President Barack Obama
Former President Barack Obama responded to the Trump administration's decision to withdraw from the Paris Climate Agreement. Reuters/Kevin Lamarque

With time quickly running out on the presidency of Barack Obama and a successor on the way who has promised to deport the estimated 11 million undocumented immigrants in the United States, Democrats and human rights advocates are trying to pressure the White House to use executive power to help out nearly a million young people who could be affected.

A presidential pardon for those young so-called “dreamers” who have received temporary legal status through Obama’s Deferred Action for Childhood Arrivals program, also referred to as DACA, has been supported by Congressional Democrats who think it could help, but the White House has signaled there is little chance it’ll happen.

So, is there any chance that the 750,000 or so dreamers can actually receive a presidential pardon between now and Jan. 20? And, more importantly, would a presidential pardon even keep them from being deported?

A letter sent this week to Obama from Democratic California Reps. Zoe Lofgren, Lucille Roybal-Allard and Luis Gutierrez asked that he pardon those young people for past and future immigration offenses. They say that doing so would give them a reprieve from deportation even though they would be left in legal limbo while they try to find a way to work their way to legal status.

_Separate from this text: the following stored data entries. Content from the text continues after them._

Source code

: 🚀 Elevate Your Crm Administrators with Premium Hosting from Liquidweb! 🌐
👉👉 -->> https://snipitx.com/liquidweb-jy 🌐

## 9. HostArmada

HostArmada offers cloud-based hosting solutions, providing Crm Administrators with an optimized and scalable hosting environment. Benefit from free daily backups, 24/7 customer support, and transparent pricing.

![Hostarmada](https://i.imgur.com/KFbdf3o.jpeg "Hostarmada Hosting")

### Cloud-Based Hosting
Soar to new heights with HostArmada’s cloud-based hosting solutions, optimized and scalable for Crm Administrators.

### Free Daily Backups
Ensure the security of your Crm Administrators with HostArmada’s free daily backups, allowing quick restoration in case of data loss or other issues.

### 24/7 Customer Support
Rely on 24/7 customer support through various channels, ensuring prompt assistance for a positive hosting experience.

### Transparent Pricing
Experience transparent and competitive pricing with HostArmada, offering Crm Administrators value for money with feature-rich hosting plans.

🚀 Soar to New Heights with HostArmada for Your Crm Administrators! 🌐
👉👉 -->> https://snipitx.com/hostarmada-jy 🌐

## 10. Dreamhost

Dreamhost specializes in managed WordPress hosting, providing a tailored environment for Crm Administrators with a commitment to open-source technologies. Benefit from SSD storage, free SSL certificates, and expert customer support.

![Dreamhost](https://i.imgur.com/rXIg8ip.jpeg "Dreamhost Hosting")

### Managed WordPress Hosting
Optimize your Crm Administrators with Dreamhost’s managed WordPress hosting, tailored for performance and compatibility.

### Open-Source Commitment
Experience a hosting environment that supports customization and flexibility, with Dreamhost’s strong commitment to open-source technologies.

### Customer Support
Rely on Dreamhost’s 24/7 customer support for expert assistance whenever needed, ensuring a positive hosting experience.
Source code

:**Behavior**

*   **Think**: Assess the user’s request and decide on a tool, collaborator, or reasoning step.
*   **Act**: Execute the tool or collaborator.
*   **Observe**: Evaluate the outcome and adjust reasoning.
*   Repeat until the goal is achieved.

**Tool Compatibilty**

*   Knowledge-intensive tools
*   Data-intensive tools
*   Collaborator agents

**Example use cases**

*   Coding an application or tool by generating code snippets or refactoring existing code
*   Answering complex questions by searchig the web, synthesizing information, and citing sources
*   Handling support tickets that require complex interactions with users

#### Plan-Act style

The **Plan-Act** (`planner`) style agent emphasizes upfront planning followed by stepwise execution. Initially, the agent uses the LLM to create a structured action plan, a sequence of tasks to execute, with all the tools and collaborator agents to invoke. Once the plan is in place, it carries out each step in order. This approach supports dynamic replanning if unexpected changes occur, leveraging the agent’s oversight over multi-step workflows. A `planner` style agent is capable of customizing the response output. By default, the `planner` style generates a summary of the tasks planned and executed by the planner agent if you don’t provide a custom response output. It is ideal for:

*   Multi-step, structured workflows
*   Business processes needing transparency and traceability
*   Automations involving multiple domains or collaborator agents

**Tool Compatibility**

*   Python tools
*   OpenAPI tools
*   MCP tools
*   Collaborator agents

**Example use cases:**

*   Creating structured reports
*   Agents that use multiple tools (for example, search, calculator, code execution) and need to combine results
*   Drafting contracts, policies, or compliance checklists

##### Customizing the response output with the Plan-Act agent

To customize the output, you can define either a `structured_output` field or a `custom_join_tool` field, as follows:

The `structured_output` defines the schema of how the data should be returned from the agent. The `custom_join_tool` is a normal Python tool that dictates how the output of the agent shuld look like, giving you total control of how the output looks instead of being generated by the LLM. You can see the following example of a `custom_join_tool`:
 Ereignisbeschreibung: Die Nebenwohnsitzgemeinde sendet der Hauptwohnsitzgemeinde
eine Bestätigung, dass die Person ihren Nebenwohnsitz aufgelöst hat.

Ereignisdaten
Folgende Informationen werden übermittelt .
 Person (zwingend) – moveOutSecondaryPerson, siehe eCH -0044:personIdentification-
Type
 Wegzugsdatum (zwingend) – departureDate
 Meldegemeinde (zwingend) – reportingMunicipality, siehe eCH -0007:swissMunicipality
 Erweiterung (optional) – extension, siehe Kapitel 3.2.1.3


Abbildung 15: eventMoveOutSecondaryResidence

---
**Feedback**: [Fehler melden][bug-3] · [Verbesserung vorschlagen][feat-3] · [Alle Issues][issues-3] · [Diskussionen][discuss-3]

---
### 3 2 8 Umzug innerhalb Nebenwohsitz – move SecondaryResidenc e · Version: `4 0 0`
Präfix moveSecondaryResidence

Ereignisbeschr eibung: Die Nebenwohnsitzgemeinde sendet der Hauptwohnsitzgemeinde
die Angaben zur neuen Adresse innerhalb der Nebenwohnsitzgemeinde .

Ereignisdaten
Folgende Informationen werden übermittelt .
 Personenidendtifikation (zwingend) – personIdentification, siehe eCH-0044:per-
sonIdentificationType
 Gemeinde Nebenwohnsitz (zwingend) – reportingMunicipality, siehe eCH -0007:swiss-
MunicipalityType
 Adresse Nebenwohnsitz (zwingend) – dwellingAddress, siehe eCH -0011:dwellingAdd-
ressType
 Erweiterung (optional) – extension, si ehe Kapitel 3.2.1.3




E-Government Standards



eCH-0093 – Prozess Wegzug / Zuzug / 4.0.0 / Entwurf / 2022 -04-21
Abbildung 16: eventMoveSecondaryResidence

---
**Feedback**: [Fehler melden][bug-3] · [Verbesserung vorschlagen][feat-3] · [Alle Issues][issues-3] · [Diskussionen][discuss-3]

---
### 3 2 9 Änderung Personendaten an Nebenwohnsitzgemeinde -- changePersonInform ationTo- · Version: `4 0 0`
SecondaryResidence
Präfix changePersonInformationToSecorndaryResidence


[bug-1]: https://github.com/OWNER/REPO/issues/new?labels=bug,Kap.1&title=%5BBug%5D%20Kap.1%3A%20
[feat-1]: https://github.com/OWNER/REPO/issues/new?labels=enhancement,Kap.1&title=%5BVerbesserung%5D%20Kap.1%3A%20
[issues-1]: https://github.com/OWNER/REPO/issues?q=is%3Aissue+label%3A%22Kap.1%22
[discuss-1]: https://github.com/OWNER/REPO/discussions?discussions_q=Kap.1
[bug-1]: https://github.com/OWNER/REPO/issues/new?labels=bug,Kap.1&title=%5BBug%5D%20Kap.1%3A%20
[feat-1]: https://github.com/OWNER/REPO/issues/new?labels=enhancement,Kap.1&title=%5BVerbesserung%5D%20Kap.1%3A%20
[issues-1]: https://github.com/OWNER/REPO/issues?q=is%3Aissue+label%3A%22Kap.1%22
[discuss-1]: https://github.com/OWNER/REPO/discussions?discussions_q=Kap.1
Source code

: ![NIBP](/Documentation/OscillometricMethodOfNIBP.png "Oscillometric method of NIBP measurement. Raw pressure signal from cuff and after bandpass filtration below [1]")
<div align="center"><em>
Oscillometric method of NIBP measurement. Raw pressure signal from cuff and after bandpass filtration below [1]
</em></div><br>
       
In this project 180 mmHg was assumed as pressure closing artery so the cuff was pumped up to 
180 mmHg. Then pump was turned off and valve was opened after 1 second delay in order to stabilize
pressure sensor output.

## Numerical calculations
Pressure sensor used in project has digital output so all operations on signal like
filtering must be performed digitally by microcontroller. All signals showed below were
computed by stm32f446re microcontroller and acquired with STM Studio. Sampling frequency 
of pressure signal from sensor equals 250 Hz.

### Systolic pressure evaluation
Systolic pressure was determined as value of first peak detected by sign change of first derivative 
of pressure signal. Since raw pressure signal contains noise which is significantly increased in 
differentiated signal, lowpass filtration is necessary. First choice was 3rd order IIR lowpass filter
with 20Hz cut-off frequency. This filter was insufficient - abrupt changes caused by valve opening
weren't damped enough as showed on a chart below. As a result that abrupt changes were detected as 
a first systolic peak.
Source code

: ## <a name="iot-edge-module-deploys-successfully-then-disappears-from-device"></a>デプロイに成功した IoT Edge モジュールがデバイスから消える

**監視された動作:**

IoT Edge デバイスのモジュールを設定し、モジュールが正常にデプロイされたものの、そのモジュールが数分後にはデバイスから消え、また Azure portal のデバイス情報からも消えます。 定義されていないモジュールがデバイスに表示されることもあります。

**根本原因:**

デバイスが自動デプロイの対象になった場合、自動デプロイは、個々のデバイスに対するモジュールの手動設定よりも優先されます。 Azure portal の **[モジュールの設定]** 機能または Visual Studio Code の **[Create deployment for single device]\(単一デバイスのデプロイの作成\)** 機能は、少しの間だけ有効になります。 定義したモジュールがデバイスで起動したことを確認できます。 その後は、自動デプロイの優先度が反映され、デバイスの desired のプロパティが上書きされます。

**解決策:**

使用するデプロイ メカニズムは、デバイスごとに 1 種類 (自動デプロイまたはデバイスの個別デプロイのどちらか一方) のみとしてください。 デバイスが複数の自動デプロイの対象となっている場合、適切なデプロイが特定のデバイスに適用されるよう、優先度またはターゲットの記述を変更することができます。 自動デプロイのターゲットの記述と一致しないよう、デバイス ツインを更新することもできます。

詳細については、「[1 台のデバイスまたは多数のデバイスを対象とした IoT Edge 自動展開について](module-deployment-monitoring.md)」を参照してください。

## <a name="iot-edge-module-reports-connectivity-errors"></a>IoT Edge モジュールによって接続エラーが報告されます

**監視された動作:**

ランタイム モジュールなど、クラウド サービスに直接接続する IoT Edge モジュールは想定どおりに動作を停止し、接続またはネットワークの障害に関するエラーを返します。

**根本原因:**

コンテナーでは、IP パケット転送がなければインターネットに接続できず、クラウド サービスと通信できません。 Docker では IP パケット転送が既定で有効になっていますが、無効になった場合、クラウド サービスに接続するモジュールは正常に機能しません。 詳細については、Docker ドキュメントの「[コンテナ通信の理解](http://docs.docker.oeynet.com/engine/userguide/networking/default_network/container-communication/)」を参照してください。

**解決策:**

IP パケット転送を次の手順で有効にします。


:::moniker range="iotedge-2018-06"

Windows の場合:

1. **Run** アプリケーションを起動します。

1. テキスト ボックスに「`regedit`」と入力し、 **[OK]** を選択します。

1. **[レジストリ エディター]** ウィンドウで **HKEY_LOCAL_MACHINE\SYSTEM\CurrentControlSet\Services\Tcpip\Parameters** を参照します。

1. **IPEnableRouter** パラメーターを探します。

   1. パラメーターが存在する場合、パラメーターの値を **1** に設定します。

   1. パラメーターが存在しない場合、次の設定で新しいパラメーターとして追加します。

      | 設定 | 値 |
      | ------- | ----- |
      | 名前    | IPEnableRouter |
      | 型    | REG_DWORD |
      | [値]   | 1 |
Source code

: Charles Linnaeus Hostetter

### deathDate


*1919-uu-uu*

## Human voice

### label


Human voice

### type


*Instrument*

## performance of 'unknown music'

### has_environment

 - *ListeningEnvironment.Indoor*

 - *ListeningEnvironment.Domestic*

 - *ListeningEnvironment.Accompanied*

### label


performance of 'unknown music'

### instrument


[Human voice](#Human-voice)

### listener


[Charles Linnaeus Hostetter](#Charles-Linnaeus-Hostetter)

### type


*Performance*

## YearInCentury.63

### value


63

But the White House seems to believe that there isn’t a viable road to take to pardon those individuals. White House officials have signaled that only Congress really has the ability to pardon those individuals and that the president does not hold the constitutional powers to grant that kind of immunity.

Beyond the broad rejection of Obama’s power to pardon those dreamers there are more specific questions about its legality, including whether a president can pardon an individual for crimes for which they haven’t been charged and whether a pardon would actually protect them from deportation while they seek legal status in the country.

President-elect Donald Trump has said he will immediately deport up to 3 million undocumented immigrants when he takes office.